The ongoing transition from a linear (produce-use-dispose) to a circular economy poses significant challenges to current state-of-the-art information and communication technologies. In particular, the derivation of integrated, high-level views on material, process, and product streams from (real-time) data produced along value chains is challenging for several reasons. Most importantly, sufficiently rich data is often available yet not shared across company borders because of privacy concerns which make it impossible to build integrated process models that capture the interrelations between input materials, process parameters, and key performance indicators along value chains. In the current contribution, we propose a privacy-preserving, federated multivariate statistical process control (FedMSPC) framework based on Federated Principal Component Analysis (PCA) and Secure Multiparty Computation to foster the incentive for closer collaboration of stakeholders along value chains. We tested our approach on two industrial benchmark data sets - SECOM and ST-AWFD. Our empirical results demonstrate the superior fault detection capability of the proposed approach compared to standard, single-party (multiway) PCA. Furthermore, we showcase the possibility of our framework to provide privacy-preserving fault diagnosis to each data holder in the value chain to underpin the benefits of secure data sharing and federated process modeling.

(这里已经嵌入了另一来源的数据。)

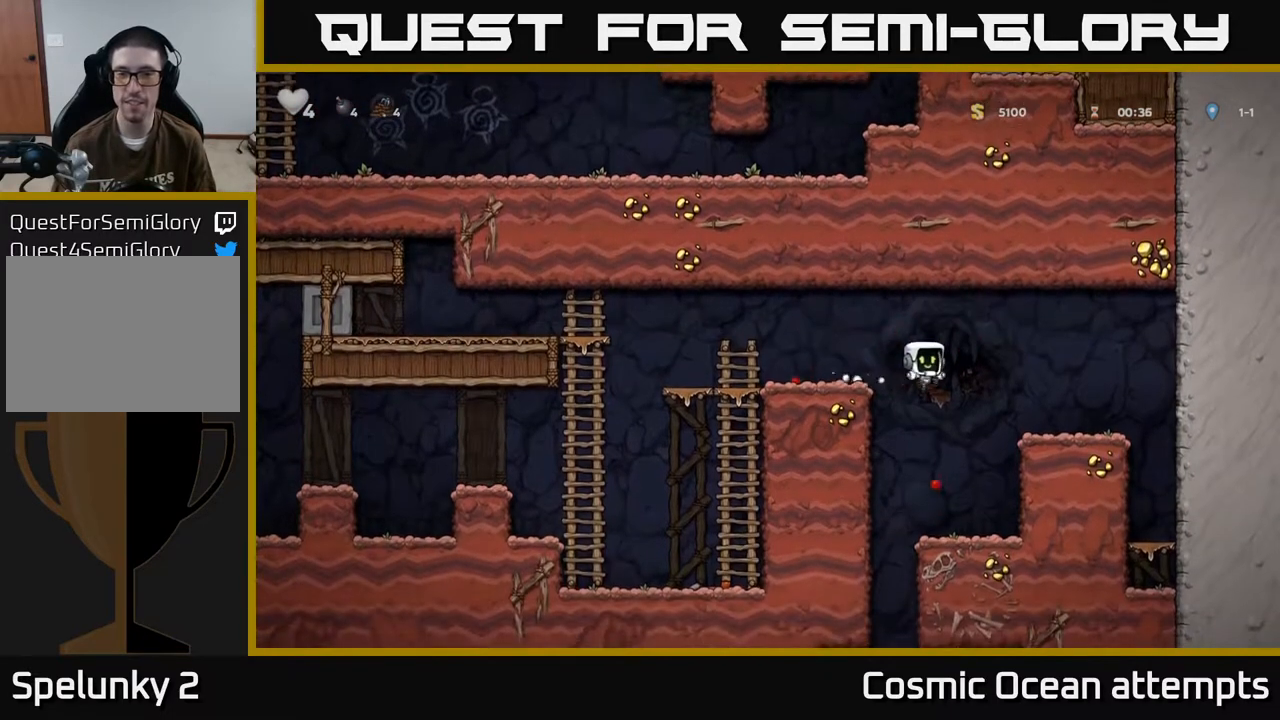
{"buttons": ["DPAD_LEFT"], "left_stick": "center", "events": [[50, "DPAD_RIGHT", "up"], [317, "DPAD_LEFT", "down"]]}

线性状态空间模型（SSM）的状态过渡矩阵的适当参数化，然后是标准非线性，使他们能够从顺序数据中有效地学习表示形式，从。在本文中，我们表明，当线性液体时恒定（LTC）状态空间模型给出诸如S4之类的结构SSM时，我们可以进一步改善。 LTC神经网络是带有输入依赖性状态过渡模块的因果连续神经网络，这使他们学会在推理时适应传入的输入。我们表明，通过使用对角和S4中引入的状态过渡矩阵的对角线加低级分解以及一些简化的基于LTC的结构状态空间模型（称为Liquid-S4）实现了新的最新最先进的最先进跨序列建模任务具有长期依赖性（例如图像，文本，音频和医疗时间序列）的艺术概括，在远程竞技场基准中的平均性能为87.32％。在完整的原始语音命令识别中，数据集Liquid-S4的精度达到96.78％，与S4相比，参数计数降低了30％。性能的额外增益是液体-S4的核结构的直接结果，该结构考虑了训练和推理过程中输入序列样本的相似性。

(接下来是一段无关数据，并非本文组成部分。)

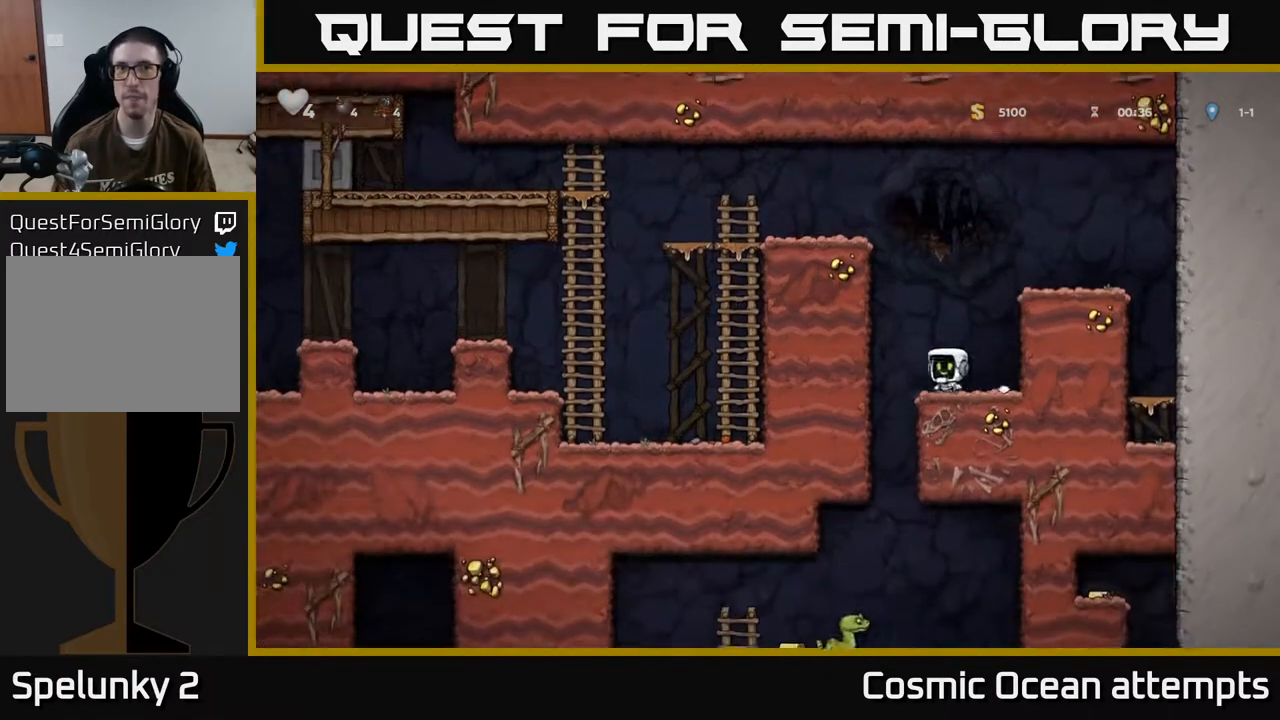
{"buttons": ["DPAD_DOWN"], "left_stick": "center", "events": [[17, "DPAD_LEFT", "up"], [50, "DPAD_RIGHT", "down"], [317, "DPAD_DOWN", "down"], [333, "DPAD_RIGHT", "up"]]}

与高维数据集的探索性分析（例如主成分分析（PCA））相反，邻居嵌入（NE）技术倾向于更好地保留高维数据的局部结构/拓扑。然而，保留局部结构的能力是以解释性为代价的：诸如T-分布的随机邻居嵌入（T-SNE）或统一的歧管近似和投影（UMAP）等技术没有提供拓扑结构的介绍（UMAP）（UMAP）（UMAP）（UMAP）（UMAP）（UMAP）（UMAP）。在相应的嵌入中看到的群集）结构。在这里，我们提出了基于PCA，Q-残基和Hotelling的T2贡献的化学计量学领域的不同“技巧”，并结合了新型可视化方法，从而得出了邻居嵌入的局部和全局解释。我们展示了我们的方法如何使用标准的单变量或多变量方法来识别数据点组之间的歧视性特征。

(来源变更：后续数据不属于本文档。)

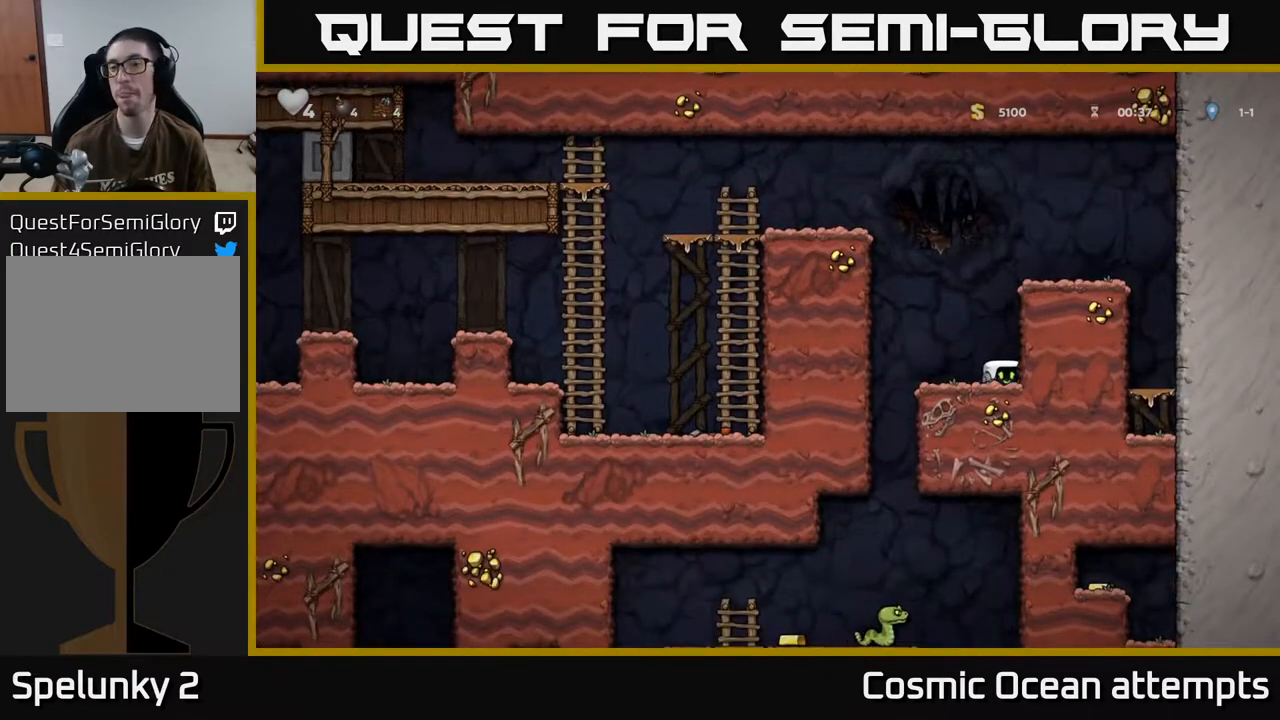
{"buttons": ["DPAD_RIGHT"], "left_stick": "center", "events": [[100, "DPAD_DOWN", "up"], [150, "DPAD_LEFT", "down"], [417, "DPAD_LEFT", "up"], [450, "DPAD_RIGHT", "down"]]}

多模式信息在医疗任务中经常可用。通过结合来自多个来源的信息，临床医生可以做出更准确的判断。近年来，在临床实践中使用了多种成像技术进行视网膜分析：2D眼底照片，3D光学相干断层扫描（OCT）和3D OCT血管造影等。我们的论文研究了基于深度学习的三种多模式信息融合策略，以求解视网膜视网膜分析任务：早期融合，中间融合和分层融合。常用的早期和中间融合很简单，但不能完全利用模式之间的互补信息。我们开发了一种分层融合方法，该方法着重于将网络多个维度的特征组合在一起，并探索模式之间的相关性。这些方法分别用于使用公共伽马数据集（Felcus Photophs和OCT）以及Plexelite 9000（Carl Zeis Meditec Inc.）的私人数据集，将这些方法应用于青光眼和糖尿病性视网膜病变分类。我们的分层融合方法在病例中表现最好，并为更好的临床诊断铺平了道路。